Figure 3. The genetic basis of adaptive mutations and the level of parallelism between populations.

Identified mutations in clones isolated from populations 1.1 to 1.14 (evolved in vivo for 24 days), represented along the E. coli chromosome. For simplicity, the genomes are represented linearly and vertically drawn. The type and position of mutations are shown by triangles for insertions and deletions, small vertical bars denote single nucleotide polymorphisms (SNPs), and one duplication in clone number 1.12 is depicted as a horizontal bar. See the symbol legend for other events. The genes dcuB, srlR and focA and one operon (gat) are highlighted. These represent regions of parallel mutation in at least two genomes. The genomic context of these mutations is represented on the right. (reg) after the gene name, means that the regulatory region, rather than the coding region, was affected. Numbers above marked mutations represent the number of times a particular mutation was detected at the same position.

Figure 4. Emergence and spread of beneficial mutations in the gat operon.

Dynamics of frequency change of the gat-negative phenotype over time are shown for all populations (1.1 to 1.15). Inset: The natural logarithm of the ratio of gat-negative individuals to wild type over the first 5 days of adaptation is shown as dots. Each group of points was fitted to a linear regression (represented as lines). Highlighted in bold is the population 1.12 for which the slope corresponds to an estimate of the selection coefficient of 0.075±0.01 (per generation).

Figure 5. Graphic representation of the frequencies of newly generated haplotypes along 24 days (corresponding to 432 generations) of evolution inside the mouse gut (see Tables S3 to S6 for numeric data).

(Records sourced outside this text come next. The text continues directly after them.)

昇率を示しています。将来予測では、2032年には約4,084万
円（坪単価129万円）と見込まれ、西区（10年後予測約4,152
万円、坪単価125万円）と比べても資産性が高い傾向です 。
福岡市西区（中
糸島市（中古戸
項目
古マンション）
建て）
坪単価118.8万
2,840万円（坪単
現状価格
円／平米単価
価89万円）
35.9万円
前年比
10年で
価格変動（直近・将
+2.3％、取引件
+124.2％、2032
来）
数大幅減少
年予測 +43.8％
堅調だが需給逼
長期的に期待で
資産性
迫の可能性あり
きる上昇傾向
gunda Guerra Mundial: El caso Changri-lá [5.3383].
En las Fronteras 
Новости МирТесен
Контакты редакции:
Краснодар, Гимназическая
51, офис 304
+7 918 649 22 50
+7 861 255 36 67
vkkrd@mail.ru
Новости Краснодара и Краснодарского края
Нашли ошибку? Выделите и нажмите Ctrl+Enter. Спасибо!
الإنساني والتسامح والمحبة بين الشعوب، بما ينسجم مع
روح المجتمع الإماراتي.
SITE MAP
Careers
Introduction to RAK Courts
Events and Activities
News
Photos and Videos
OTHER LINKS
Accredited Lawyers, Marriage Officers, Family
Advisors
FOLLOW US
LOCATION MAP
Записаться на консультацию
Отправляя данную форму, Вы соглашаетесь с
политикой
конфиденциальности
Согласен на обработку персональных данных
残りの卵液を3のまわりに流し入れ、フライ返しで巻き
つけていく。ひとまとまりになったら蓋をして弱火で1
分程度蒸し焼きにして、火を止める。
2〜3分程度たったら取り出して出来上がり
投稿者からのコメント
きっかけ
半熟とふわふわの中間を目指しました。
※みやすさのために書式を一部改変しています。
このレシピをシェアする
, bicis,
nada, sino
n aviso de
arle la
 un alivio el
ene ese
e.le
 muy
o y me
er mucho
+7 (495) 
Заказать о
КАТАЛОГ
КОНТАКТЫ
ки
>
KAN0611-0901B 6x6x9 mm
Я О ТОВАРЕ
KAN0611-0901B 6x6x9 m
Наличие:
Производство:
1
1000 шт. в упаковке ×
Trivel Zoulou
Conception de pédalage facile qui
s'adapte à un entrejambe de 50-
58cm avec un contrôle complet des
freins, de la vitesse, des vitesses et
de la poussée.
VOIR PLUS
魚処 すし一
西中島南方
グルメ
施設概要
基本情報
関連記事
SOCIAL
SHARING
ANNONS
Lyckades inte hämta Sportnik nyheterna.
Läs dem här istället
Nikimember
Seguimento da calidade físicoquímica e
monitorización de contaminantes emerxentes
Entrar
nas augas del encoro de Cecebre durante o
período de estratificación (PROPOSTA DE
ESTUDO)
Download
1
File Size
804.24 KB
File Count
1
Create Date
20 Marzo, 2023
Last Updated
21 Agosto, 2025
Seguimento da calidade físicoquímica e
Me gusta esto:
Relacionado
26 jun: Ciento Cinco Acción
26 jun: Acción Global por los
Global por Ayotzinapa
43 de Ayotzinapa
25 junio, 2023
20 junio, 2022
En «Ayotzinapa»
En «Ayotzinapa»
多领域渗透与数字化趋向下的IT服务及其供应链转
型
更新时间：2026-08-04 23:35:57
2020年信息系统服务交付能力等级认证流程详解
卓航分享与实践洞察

Shaded areas are proportional to the relative abundance of each haplotype. Yellow and blue shaded areas represent the two sub-populations of bacteria labeled either with cfp or yfp alleles. The ancestry relations between haplotypes can be inferred by the accumulation of new mutations in a previously existent genotype. Dash lines mark the time points in days (upper axis) or generations (lower axis) where the sampling took place. For the top two populations 1.1 (A) and 1.11 (B), 40 clones were sampled in each time point. For the bottom two populations 1.12 (C) and 1.5 (D) 20 clones were sampled in each time point.